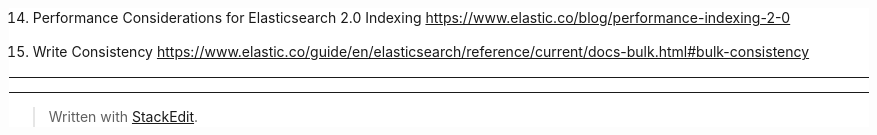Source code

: 14.    Performance Considerations for Elasticsearch 2.0 Indexing
https://www.elastic.co/blog/performance-indexing-2-0

15.    Write Consistency
https://www.elastic.co/guide/en/elasticsearch/reference/current/docs-bulk.html#bulk-consistency

---
[1]: http://www.elastic.co/guide/en/elasticsearch/guide/current/heap-sizing.html#_swapping_is_the_death_of_performance "swapping is the death of performance"

[2]: http://www.elastic.co/guide/en/elasticsearch/guide/current/_file_descriptors_and_mmap.html "file descriptors and mmap"

[3]: http://www.elastic.co/guide/en/elasticsearch/guide/current/_important_configuration_changes.html#_recovery_settings "recovery settings"

[4]: http://www.elastic.co/guide/en/elasticsearch/guide/current/doc-values.html#_enabling_doc_values "Enabling Doc Values"

[5]: https://www.loggly.com/blog/nine-tips-configuring-elasticsearch-for-high-performance/ "9 Tips on ElasticSearch Configuration for High Performance"

[6]: http://www.elastic.co/guide/en/elasticsearch/reference/current/index-modules-allocation.html#disk "Disk-based Shard Allocation"

[7]: http://stackoverflow.com/questions/11683850/how-much-memory-could-vm-use-in-linux "how much memory could vm use in linux"

[8]: http://www.elastic.co/guide/en/elasticsearch/guide/current/deploy.html "Production Deployment"

[9]:  http://www.elastic.co/guide/en/elasticsearch/guide/current/hardware.html "Elasticsearch Hardware"

[10]: http://www.elastic.co/guide/en/elasticsearch/guide/current/_java_virtual_machine.html "Java Virtual Machine"

[11]: https://www.elastic.co/blog/performance-considerations-elasticsearch-indexing "Performance Considerations for Elasticsearch Indexing"

[12]: https://www.elastic.co/guide/en/elasticsearch/reference/current/setup-configuration.html "Elasticsearch setup-configuration"

---

> Written with [StackEdit](https://stackedit.io/).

**WHAT YOU ARE ASKED TO DO:**
Copy every line of the data above in which the string "blog" appears.

**OUTPUT OF THE EXERCISE:**
https://www.elastic.co/blog/performance-indexing-2-0
[5]: https://www.loggly.com/blog/nine-tips-configuring-elasticsearch-for-high-performance/ "9 Tips on ElasticSearch Configuration for High Performance"
[11]: https://www.elastic.co/blog/performance-considerations-elasticsearch-indexing "Performance Considerations for Elasticsearch Indexing"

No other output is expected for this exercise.